The different track types in the CLC Genomics Workbench are:
- Sequence Track ()
- A sequence track contains one or more sequences and is usually used to store the reference sequences of a genome (e.g. the chromosomes or the consensus sequences of de novo assembled contigs).
- Reads Track ()
- Reads Tracks hold read mappings such as the ones produced by the Map Reads to Reference, Local Realignment or RNA-Seq Analysis tools. The reads track contains all the reads that have been mapped at their mapped positions, and you can zoom in all the way to base resolution. In case there are more reads than the height of the track allows, an overflow graph will be displayed above the reads in the same colors than the reads that it represents. When hovering over the reads, a vertical scroll bar will appear to the right of the reads to navigate through high coverage regions, and in non-aggregated view, a tooltip shows the read counts for each observed nucleotide in that position together with the directions of the reads with that nucleotide. Read more about reads tracks here: Reads tracks.
- Variant Track ()
- A variant track (see Variant tracks) stores features that fulfill the requirements for being a variant. A particular requirement for being a variant is that it refers to a particular region of the reference, and it is possible to describe exactly how the sample "Allele" sequence looks in this region, as compared to what the "Reference allele" sequence looks like in this region. Variants may be of type SNV, MNV, replacement, insertion or deletion. A variant track may be produced either by running a Variant detection tool in the Workbench, or by importing a variant format file (such as a VCF or a GVF file), or by downloading it from a database (e.g. dbSNP).

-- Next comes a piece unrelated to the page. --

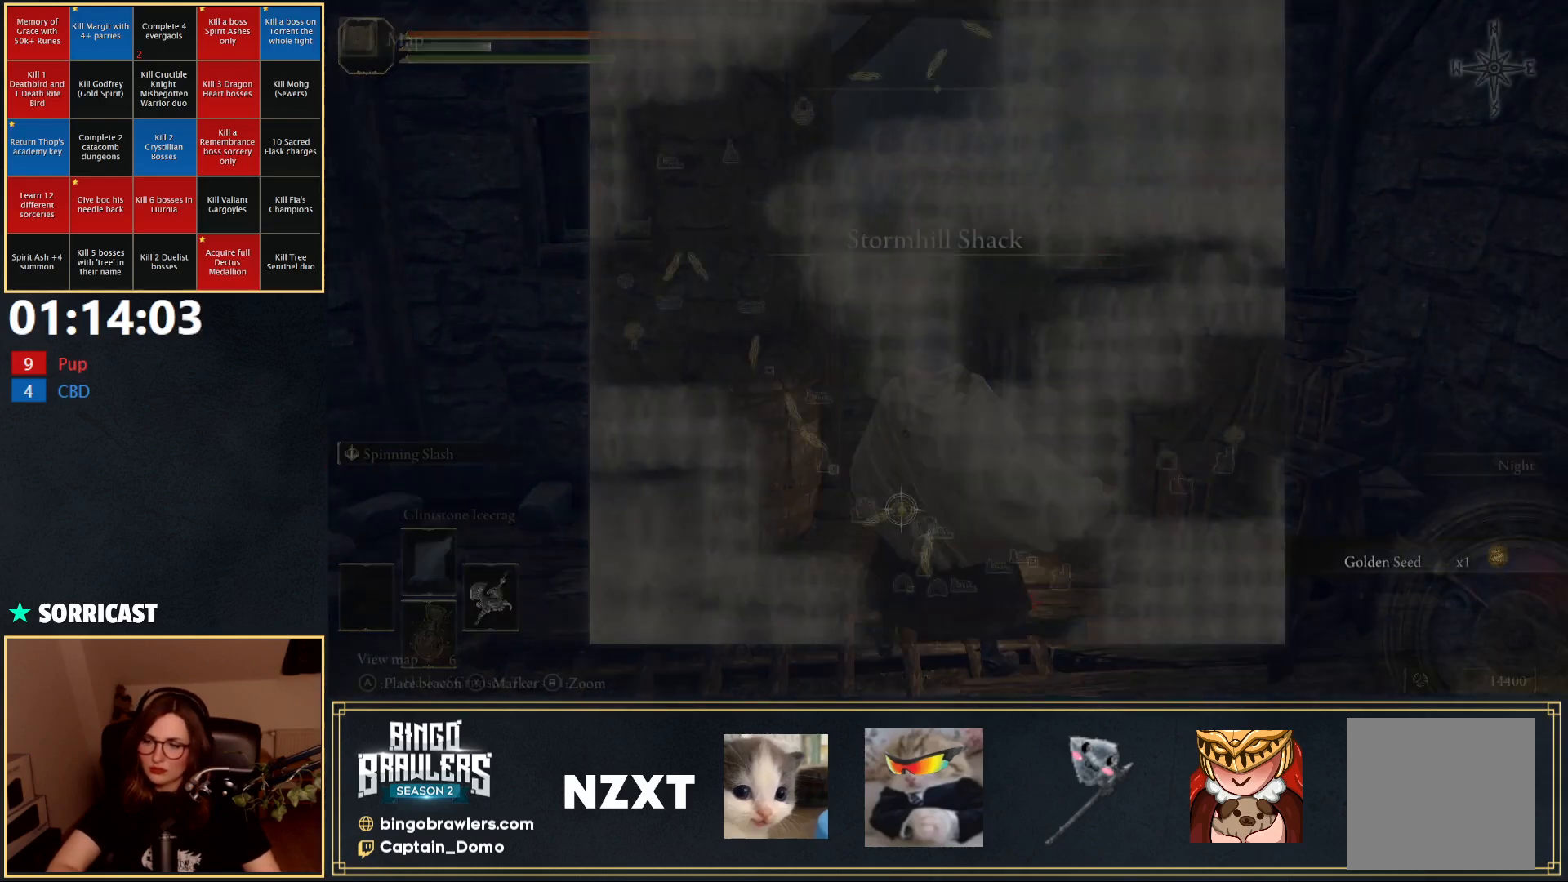
{"buttons": [], "left_stick": "down-left", "right_stick": "center", "events": [[17, "SELECT", "up"], [500, "left_stick", "down-left"]]}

Note on the InDels and Structural Variants: this tool detects structural variants, including insertions, deletions, inversions, translocations and tandem duplications. It will produce a variant track, which will contain some insertions and deletions (the "InDel" track). However, the tool will also detect some insertions for which the "Allele" sequence is not fully, but only partially, known. These insertions do not fulfill the requirements of being a variant and therefore cannot be put in the variant track. Instead they are put in the "SV track", along with the inversions and translocations. The "SV" track is an "annotation" (or "feature") track, which is less strict and more flexible in the requirements to the types of annotations (or features) that it can contain (see below).
- Annotation Track ()
- Each annotation track contains a certain type of annotations. Examples are gene or mRNA tracks, UTR tracks, conservation score tracks and target region tracks. They may be obtained either by importing a BED, GTF or GFF file, or by downloading a database, such as ENSEMBL, in the workbench using the Import | Tracks tool (Import Tracks). Annotation tracks can also be downloaded with the Reference Data Manager. Also, many of the tools in the Workbench will output annotation tracks: for example, the Indels and Structural Variants tool will put the detected structural variants (that do not fulfill the requirements for being of type "variant") in an annotation track called SV track, or the ChIP-Seq detection tool which will compile the detected "peaks" into a peak annotation track. Finally, a gene (annotation) track can be created (see 24.5.1Convert to Tracks). A description of how to annotate and filter tracks is found in Annotate and filter tracks.
- Coverage Graph Track ()
- The coverage graph track is calculated from a reds track and contains a graphical display of the coverage at each position in the reference.
- Expression Track ()
- The RNA-seq algorithm produces expression tracks: one for genes and one for transcripts. These have an annotation for each gene or transcript, and an expression value associated to that annotation. The type of expression value associated with each annotation is determined by the expression value parameter selected in the RNA-Seq tool. These values are visualized as a color gradient from blue to red; the lowest expression value within each chromosome of the track is represented as 0% and the highest expression value within each chromosome of the track is represented by 100%.
An example of the different types of tracks is given in figure 24.2.
Figure 24.2: A track list containing different types of tracks. From the top: a sequence track, three annotation tracks with gene, mRNA and CDS annotations respectively, two variant tracks, a gene-level (GE) and a transcript level (TE) expression track, a coverage track and a reads track.